THE CELESTIAL AMONG THE TERRESTRIAL

Many believe there is an afterlife….up in the heavens; or, in hell. Departed souls are supposed to rise up to their celestial abodes. But how cool would it be if heavenly beings showed up on earth instead!

Well, that is exactly the basic plot of “ನಾರದ ವಿಜಯ” (‘Narada Vijaya’, which means ‘Triumph of Narada’), a 1980 Kannada film. The movie was a musical masterpiece― each track is a classic. The film yielded a whopper of a return to the producers.

Sage Narada (Anant Nag) descends to earth and interacts with ordinary humans. But then, folks mistake him for his look-alike, Vijay (Anant Nag), a police officer. The ‘carbon copies’, that is, Vijay and Sage Narada befool the former’s romantic interest, Radha (Padmapriya). A wacky policeman in plainclothes, Gurupada (MP Shankar) is beguiled too.

In the meantime, Lakshmipathi (KS Ashwath), a brilliant scientist gets kidnapped and his invention― an unreal camera that can instantly freeze people in front of it― is used for bank heists. The utterly chaotic, if not absurd, events that ensue are the crux of the comic tomfoolery in the film.

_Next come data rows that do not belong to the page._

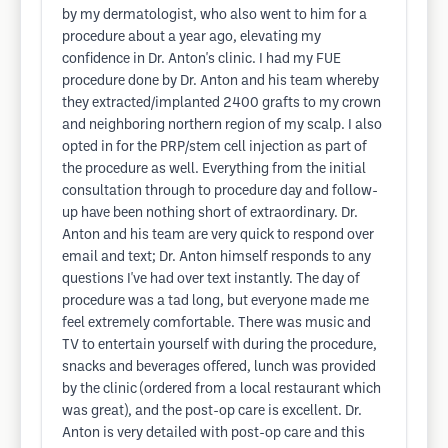
by my dermatologist, who also went to him for a
procedure about a year ago, elevating my
confidence in Dr. Anton's clinic. I had my FUE
procedure done by Dr. Anton and his team whereby
they extracted/implanted 2400 grafts to my crown
and neighboring northern region of my scalp. I also
opted in for the PRP/stem cell injection as part of
the procedure as well. Everything from the initial
consultation through to procedure day and follow-
up have been nothing short of extraordinary. Dr.
Anton and his team are very quick to respond over
email and text; Dr. Anton himself responds to any
questions I've had over text instantly. The day of
procedure was a tad long, but everyone made me
feel extremely comfortable. There was music and
TV to entertain yourself with during the procedure,
snacks and beverages offered, lunch was provided
by the clinic (ordered from a local restaurant which
was great), and the post-op care is excellent. Dr.
Anton is very detailed with post-op care and this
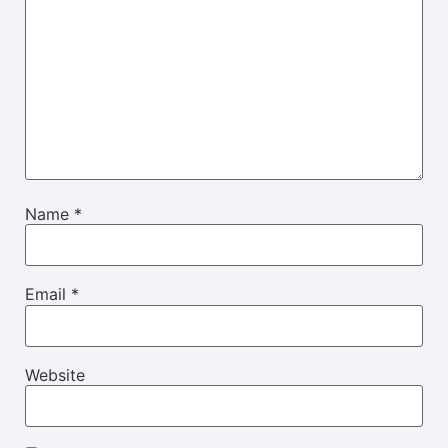
Name
*
Email
*
Website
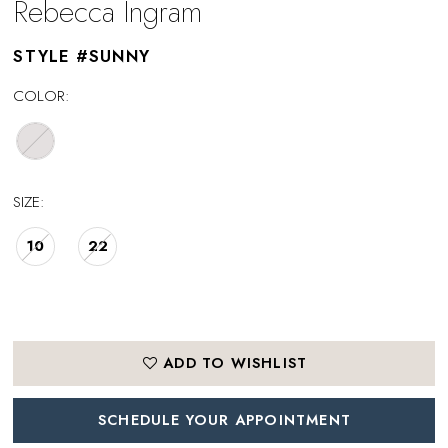
Rebecca Ingram
STYLE #SUNNY
COLOR:
SIZE:
10
22
ADD TO WISHLIST
SCHEDULE YOUR APPOINTMENT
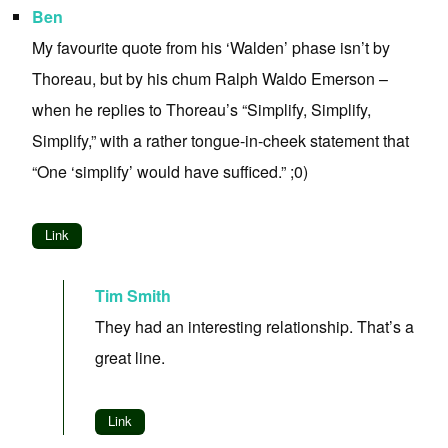
Ben
My favourite quote from his ‘Walden’ phase isn’t by
Thoreau, but by his chum Ralph Waldo Emerson –
when he replies to Thoreau’s “Simplify, Simplify,
Simplify,” with a rather tongue-in-cheek statement that
“One ‘simplify’ would have sufficed.” ;0)
Link
Tim Smith
They had an interesting relationship. That’s a
great line.
Link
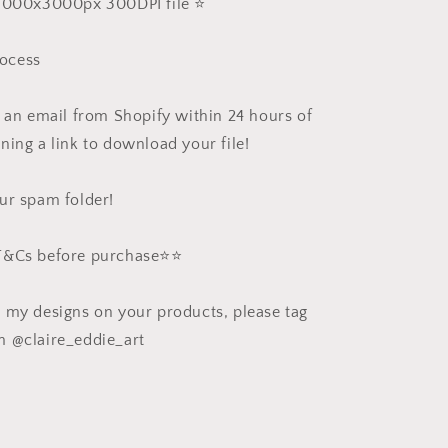
 3000x3000px 300DPI file ⭐️
ocess
e an email from Shopify within 24 hours of
ning a link to download your file!
ur spam folder!
 T&Cs before purchase⭐️⭐️
e my designs on your products, please tag
m @claire_eddie_art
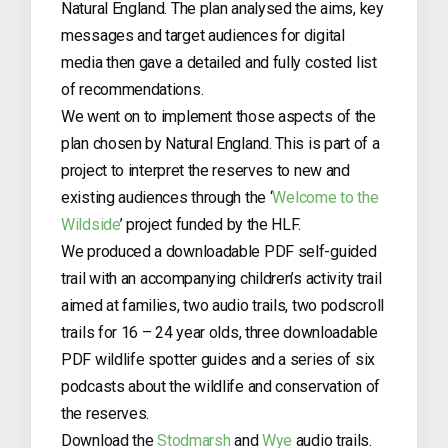
Natural England. The plan analysed the aims, key
messages and target audiences for digital
media then gave a detailed and fully costed list
of recommendations.
We went on to implement those aspects of the
plan chosen by Natural England. This is part of a
project to interpret the reserves to new and
existing audiences through the ‘
Welcome to the
Wildside
’ project funded by the HLF.
We produced a downloadable PDF self-guided
trail with an accompanying children’s activity trail
aimed at families, two audio trails, two podscroll
trails for 16 – 24 year olds, three downloadable
PDF wildlife spotter guides and a series of six
podcasts about the wildlife and conservation of
the reserves.
Download the
Stodmarsh
and
Wye
audio trails.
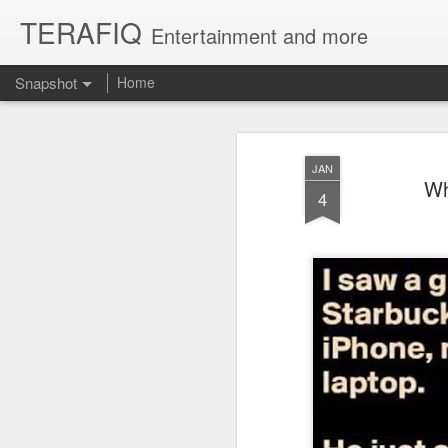
TERAFIQ
Entertainment and more
Snapshot
Home
JAN
Wh
4
Who is Strong and Weak?
English is a Funny La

With the able assistance of the great sage, Vijay expectedly brings both kingpins of the criminal gang, Narayan (Sudheer) and Gupta (Thoogudeepa Srinivas) and their minions to book…but, not before the goons are all given a good shellacking.  

Director Siddalingaiah has done his best to extract laughs― he’s used both refined drollery and cheap buffoonery in MD Sundar’s script. Notwithstanding a conceptually good plot, the comedic content and structure in the flick are slapstick at places; execution could have been more refined.

Ashwath-Vaidi’s musical compositions, set to the lyrics of legendary Chi. Udaya Shankar, became very popular― each of the tracks was a chartbuster. On technical merit, the movie is tolerable, if not tacky or tawdry.

Anant Nag has acted with great aplomb, particularly in his rendition of the sage; he scores well on comedic quotient. Padmapriya is cast in a candy-floss role. MP Shankar is cheesy; Loknath, Thoogudeepa Srinivas, Hema Choudhary, Sudheer and others constitute the supporting cast.

They say, language of art is celestial in origin. In this movie, the script of art is terrestrial in operation.

I rate (liberally) this comedy, one in the ‘slapstick’ sub-genre: 7.0 on 10!